▸ **TAREAS A REALIZAR**
(A) Enumera los adjetivos con que el fragmento sobre el alumnado masculino describe a las chicas y las mujeres como "las otras".
(B) Según el fragmento sobre el alumnado masculino, ¿en qué tipo de medio familiar vivió quien escribe?
(C) Retoma el fragmento sobre el alumnado masculino y prosigue la redacción a partir de su última oración.

▸ **SECCIÓN DEL DOCUMENTO**
★ ★ ★ ★
El hecho de ser un alumnado exclusivamente masculino nos marcó también. Algunos de los rasgos machistas de nuestra sociedad se forjaron o se reforzaron en esos entornos. Entiéndaseme bien, no quiero decir que la enseñanza que recibimos fuese declaradamente machista o antifeminista, pero el ambiente masculino que respirábamos a diario dificultaba la construcción de personalidades abiertas a relaciones igualitarias entre géneros (aunque personalmente tuve la fortuna de vivir en un medio familiar con alta presencia femenina, lo que siempre he agradecido por lo que allí aprendí). Las chicas, las mujeres, eran las otras, desconocidas, deseadas, infravaloradas o sorprendentes. He podido reconocer los rastros de esa formación en mi vida y en la de muchos de nosotros durante muchos años. Y ese entorno exclusivamente masculino incluso llegaba a favorecer algunos comportamientos agresivos, intolerantes o acosadores. No puedo decir en rigor que fuesen muchos, pero a veces resultaban claramente identificables y se hacían presentes entre nosotros, pese a los esfuerzos que hicieron muchos de nuestros profesores por evitarlos.
★ ★ ★ ★
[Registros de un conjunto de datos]
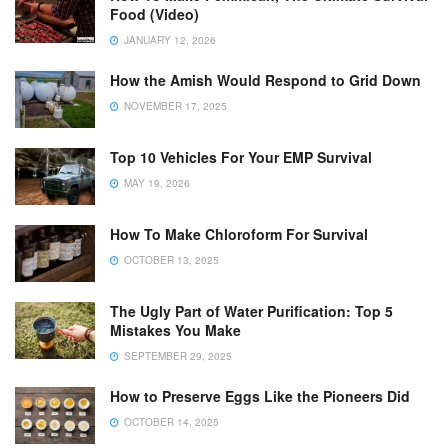
Food (Video)
JANUARY 12, 2026
How the Amish Would Respond to Grid Down
NOVEMBER 17, 2025
Top 10 Vehicles For Your EMP Survival
MAY 19, 2026
How To Make Chloroform For Survival
OCTOBER 13, 2025
The Ugly Part of Water Purification: Top 5
Mistakes You Make
SEPTEMBER 29, 2025
How to Preserve Eggs Like the Pioneers Did
OCTOBER 14, 2025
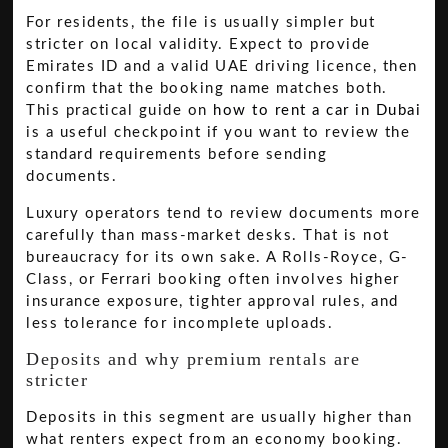
For residents, the file is usually simpler but
stricter on local validity. Expect to provide
Emirates ID and a valid UAE driving licence, then
confirm that the booking name matches both.
This practical guide on
how to rent a car in Dubai
is a useful checkpoint if you want to review the
standard requirements before sending
documents.
Luxury operators tend to review documents more
carefully than mass-market desks. That is not
bureaucracy for its own sake. A Rolls-Royce, G-
Class, or Ferrari booking often involves higher
insurance exposure, tighter approval rules, and
less tolerance for incomplete uploads.
Deposits and why premium rentals are
stricter
Deposits in this segment are usually higher than
what renters expect from an economy booking.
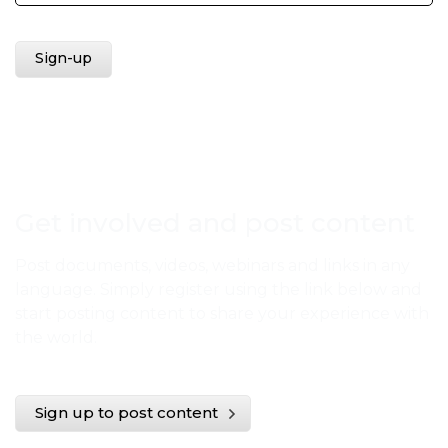
Get involved and post content
Post documents, videos, webinars and links in any
language. Simply register using the link below and
start posting content to share your experience with
the world.
Sign up to post content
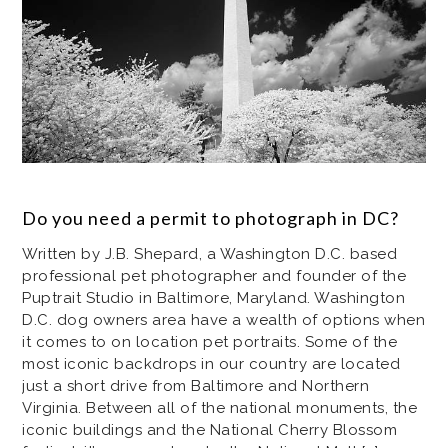
Do you need a permit to photograph in DC?
Written by J.B. Shepard, a Washington D.C. based
professional pet photographer and founder of the
Puptrait Studio in Baltimore, Maryland. Washington
D.C. dog owners area have a wealth of options when
it comes to on location pet portraits. Some of the
most iconic backdrops in our country are located
just a short drive from Baltimore and Northern
Virginia. Between all of the national monuments, the
iconic buildings and the National Cherry Blossom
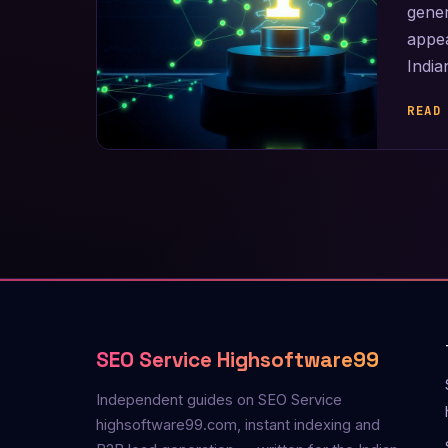
gene
appea
Indi
READ
SEO Service Highsoftware99
Independent guides on SEO Service
highsoftware99.com, instant indexing and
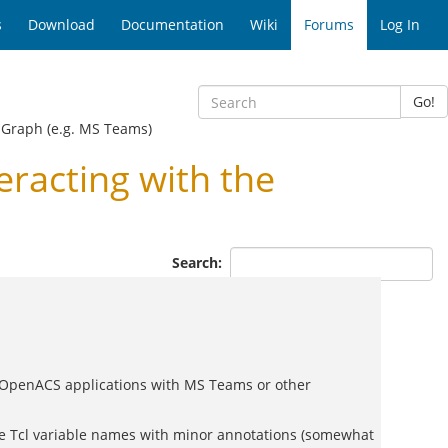
s
Download
Documentation
Wiki
Forums
Log In
Go!
t Graph (e.g. MS Teams)
racting with the
Search:
te OpenACS applications with MS Teams or other
 the Tcl variable names with minor annotations (somewhat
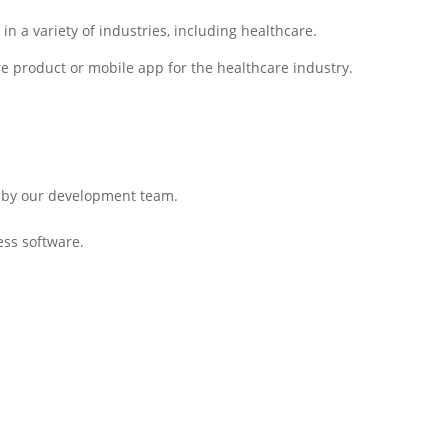
 a variety of industries, including healthcare.
e product or mobile app for the healthcare industry.
lt by our development team.
ess software.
★ ★ ★ ★
▸ **RESULTADOS POR TAREA**
(A) Desconocidas, deseadas, infravaloradas, sorprendentes.

(B) En un medio familiar con alta presencia femenina.

(C)
Lo que más me llama la atención es el carácter claramente selectivo que tenía aquella etapa de formación
Pasados los años, he podido reflexionar sobre mi experiencia escolar y lo que más me llama la atención es el carácter claramente selectivo que tenía aquella etapa de formación. Sin embargo, no es un rasgo que todos mis antiguos compañeros hayan reconocido abiertamente tras aquellos años. De hecho, alguno me ha llegado a comentar que, en su memoria, una característica de nuestro tiempo escolar es que todos estudiamos el bachillerato. Creo que se le olvidó añadir que éramos todos nosotros, pero no los otros. Y es que, cuando uno echa la mirada hacia atrás, con el propósito de revivir nuestra experiencia escolar, como es el propósito de estas líneas, se corre siempre el riesgo de caer en el sesgo del superviviente, de creer que las cosas fueron mejores de lo que efectivamente fueron o, dicho de otro modo, de edulcorar los recuerdos. Y ese riesgo es aún mayor cuando uno ha tenido una experiencia escolar exitosa, como fue el caso de muchos de esos nosotros.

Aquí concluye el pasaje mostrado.